- THE TASK -
Starting with the line that has "utm_content=buffer19764&utm_medium=social&utm_sou" in the records below and stopping after the line that has "enabling more natural, less", output every line exactly and nothing else; skip pictures.

===== STUDY MATERIAL =====

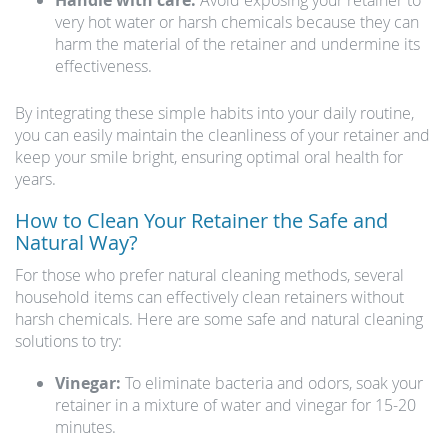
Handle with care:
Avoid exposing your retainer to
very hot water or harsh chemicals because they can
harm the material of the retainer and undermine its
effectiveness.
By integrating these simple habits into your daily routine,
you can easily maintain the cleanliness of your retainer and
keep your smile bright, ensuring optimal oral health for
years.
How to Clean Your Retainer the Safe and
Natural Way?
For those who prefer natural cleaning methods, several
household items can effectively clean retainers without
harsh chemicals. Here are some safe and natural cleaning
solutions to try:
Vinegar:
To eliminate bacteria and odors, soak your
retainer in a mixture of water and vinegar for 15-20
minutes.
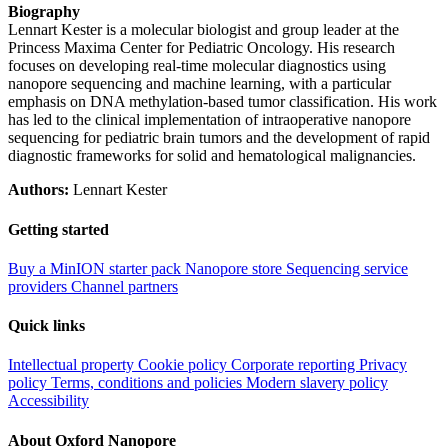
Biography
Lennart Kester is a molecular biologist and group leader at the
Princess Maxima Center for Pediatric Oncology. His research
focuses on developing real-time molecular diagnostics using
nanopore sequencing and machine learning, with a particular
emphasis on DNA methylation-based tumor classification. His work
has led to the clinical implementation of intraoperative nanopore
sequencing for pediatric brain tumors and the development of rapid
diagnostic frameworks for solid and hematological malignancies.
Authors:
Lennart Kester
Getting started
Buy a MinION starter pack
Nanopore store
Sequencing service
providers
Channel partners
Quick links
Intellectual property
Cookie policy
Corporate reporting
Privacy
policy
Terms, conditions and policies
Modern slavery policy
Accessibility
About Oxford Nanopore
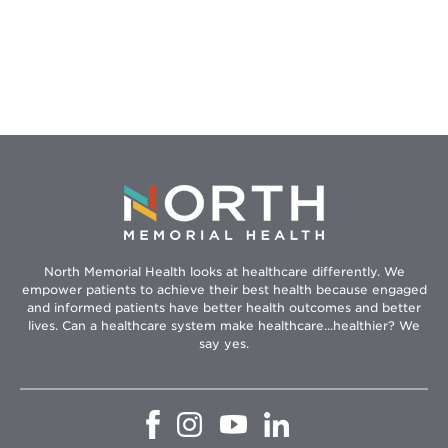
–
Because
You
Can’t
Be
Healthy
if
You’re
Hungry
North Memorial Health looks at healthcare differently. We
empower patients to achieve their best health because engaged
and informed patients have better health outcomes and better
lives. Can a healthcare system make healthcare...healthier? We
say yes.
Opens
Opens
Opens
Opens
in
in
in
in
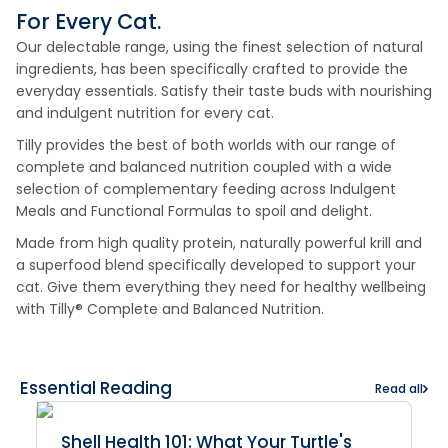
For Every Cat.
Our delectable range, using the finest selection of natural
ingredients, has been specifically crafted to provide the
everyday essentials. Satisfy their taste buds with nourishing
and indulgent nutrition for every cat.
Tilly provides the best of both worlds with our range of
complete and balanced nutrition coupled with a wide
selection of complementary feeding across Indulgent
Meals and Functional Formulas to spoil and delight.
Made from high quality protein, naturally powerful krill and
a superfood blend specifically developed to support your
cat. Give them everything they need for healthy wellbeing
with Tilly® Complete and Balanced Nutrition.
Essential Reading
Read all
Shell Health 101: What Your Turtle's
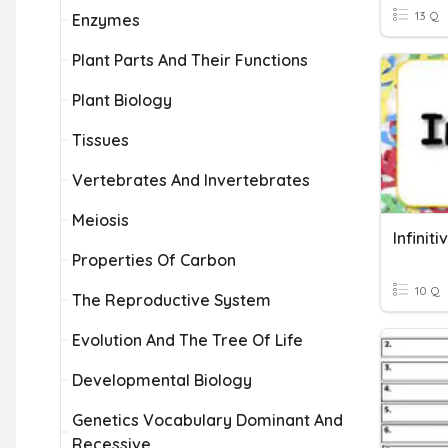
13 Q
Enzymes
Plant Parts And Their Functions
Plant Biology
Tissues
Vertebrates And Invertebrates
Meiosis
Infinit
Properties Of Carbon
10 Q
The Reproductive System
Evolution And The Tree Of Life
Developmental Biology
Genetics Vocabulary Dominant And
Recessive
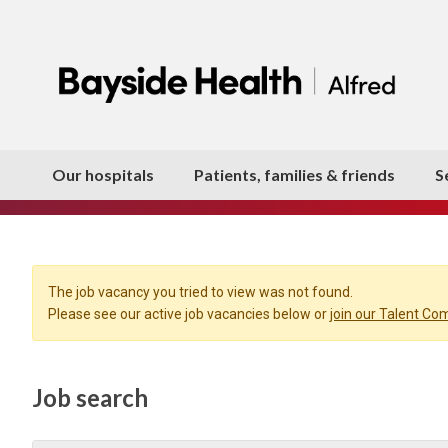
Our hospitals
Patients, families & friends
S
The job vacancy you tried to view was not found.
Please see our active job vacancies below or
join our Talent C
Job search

=====
===== STUDY MATERIAL =====

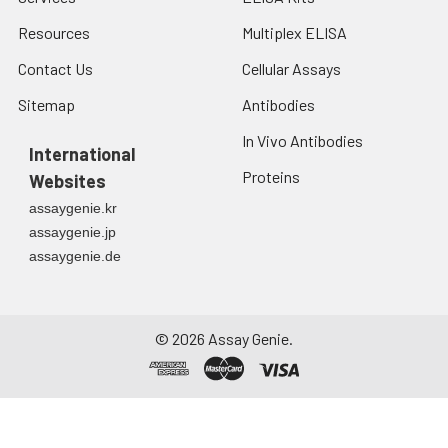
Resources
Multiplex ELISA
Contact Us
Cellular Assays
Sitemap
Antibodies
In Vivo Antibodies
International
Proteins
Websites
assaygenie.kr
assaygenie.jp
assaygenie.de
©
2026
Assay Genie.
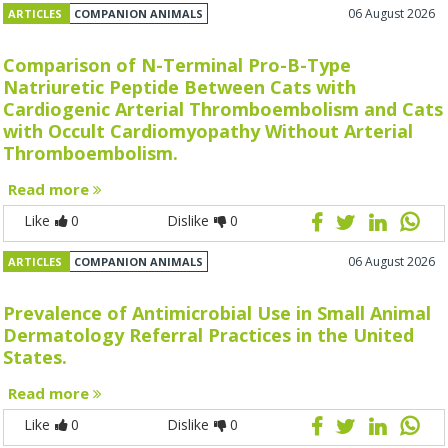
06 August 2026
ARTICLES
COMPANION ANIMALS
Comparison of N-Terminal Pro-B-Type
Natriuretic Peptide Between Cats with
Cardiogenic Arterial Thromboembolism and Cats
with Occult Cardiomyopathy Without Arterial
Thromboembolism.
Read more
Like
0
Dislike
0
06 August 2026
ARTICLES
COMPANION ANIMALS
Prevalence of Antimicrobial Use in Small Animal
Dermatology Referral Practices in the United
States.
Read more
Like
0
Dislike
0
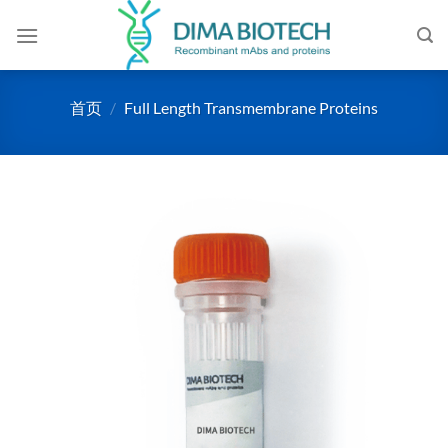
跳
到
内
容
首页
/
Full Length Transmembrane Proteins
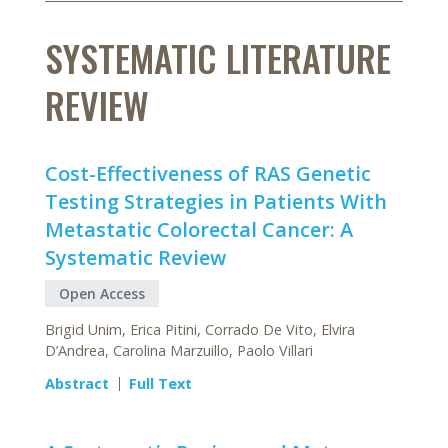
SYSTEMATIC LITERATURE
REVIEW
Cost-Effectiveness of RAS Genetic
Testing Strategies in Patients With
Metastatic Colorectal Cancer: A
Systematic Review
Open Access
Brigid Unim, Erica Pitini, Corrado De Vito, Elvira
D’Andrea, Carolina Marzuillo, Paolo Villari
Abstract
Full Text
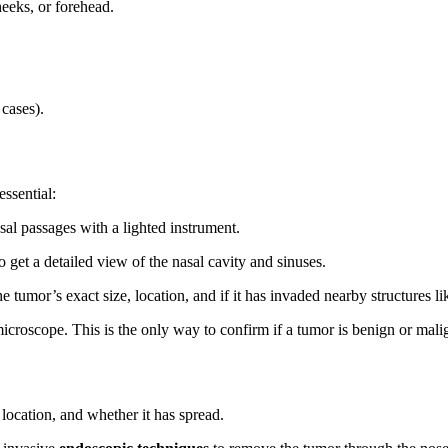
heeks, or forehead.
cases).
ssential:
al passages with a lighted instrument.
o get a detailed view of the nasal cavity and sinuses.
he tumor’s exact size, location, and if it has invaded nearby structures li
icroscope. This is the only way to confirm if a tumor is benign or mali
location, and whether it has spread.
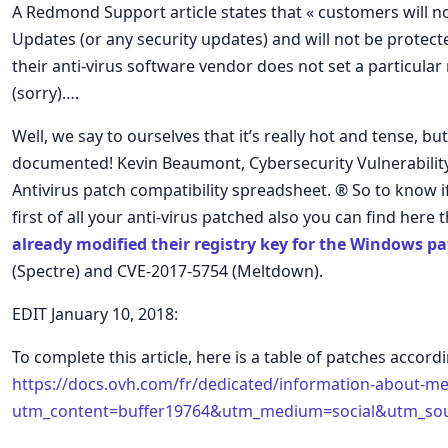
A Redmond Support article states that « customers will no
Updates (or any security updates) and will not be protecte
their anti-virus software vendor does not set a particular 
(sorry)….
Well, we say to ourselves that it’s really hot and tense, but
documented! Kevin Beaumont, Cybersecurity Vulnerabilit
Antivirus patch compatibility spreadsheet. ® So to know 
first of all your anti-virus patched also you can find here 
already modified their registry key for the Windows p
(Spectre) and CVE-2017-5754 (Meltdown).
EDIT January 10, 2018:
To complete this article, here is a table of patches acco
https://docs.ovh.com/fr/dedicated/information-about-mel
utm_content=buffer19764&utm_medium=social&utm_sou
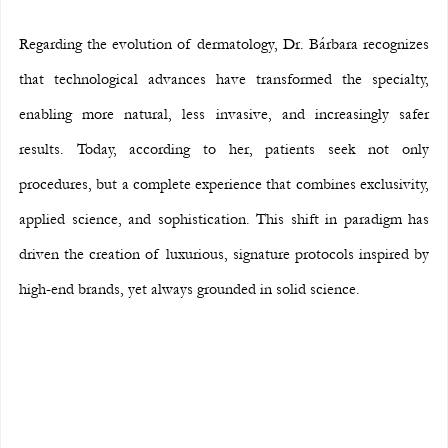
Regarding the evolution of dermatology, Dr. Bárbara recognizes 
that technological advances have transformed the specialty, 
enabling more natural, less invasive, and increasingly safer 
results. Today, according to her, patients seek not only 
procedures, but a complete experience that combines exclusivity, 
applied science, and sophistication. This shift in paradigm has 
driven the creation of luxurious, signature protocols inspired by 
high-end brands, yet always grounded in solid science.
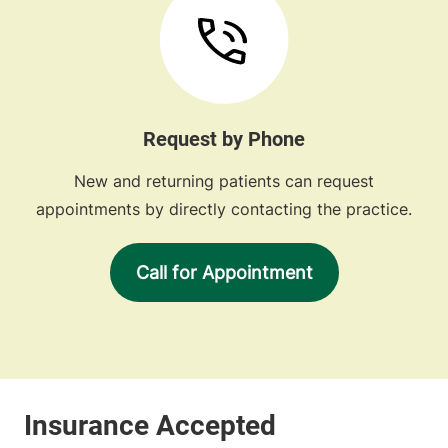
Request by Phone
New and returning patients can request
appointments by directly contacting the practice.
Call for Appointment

=====

- SOLUTION FOR THIS PROBLEM -
utm_content=buffer19764&utm_medium=social&utm_sou
Regarding the evolution of dermatology, Dr. Bárbara recognizes 
that technological advances have transformed the specialty, 
enabling more natural, less invasive, and increasingly safer 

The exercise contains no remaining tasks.